··· DATA TO USE ···

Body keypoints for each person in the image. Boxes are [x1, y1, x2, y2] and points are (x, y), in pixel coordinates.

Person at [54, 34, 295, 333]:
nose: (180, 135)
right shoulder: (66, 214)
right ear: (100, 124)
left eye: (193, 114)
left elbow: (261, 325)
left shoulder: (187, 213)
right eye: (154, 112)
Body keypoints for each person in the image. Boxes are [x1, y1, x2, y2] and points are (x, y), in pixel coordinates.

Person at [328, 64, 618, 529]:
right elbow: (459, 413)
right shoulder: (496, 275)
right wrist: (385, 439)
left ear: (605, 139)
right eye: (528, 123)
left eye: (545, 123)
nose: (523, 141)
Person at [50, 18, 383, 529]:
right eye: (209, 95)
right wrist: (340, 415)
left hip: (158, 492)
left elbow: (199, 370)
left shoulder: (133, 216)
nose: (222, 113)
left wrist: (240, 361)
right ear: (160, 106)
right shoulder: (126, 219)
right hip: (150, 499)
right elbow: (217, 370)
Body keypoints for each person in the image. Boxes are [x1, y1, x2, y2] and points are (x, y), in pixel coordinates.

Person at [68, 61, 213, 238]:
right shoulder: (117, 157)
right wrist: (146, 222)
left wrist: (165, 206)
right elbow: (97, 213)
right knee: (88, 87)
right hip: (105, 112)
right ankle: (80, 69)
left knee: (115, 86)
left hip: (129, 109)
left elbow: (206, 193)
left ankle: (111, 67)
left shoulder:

···

__ASSIGNMENT__
Take every line from the data that includes the word "shoulder".

__THE ANSWER__
right shoulder: (66, 214)
left shoulder: (187, 213)
right shoulder: (496, 275)
left shoulder: (133, 216)
right shoulder: (126, 219)
right shoulder: (117, 157)
left shoulder:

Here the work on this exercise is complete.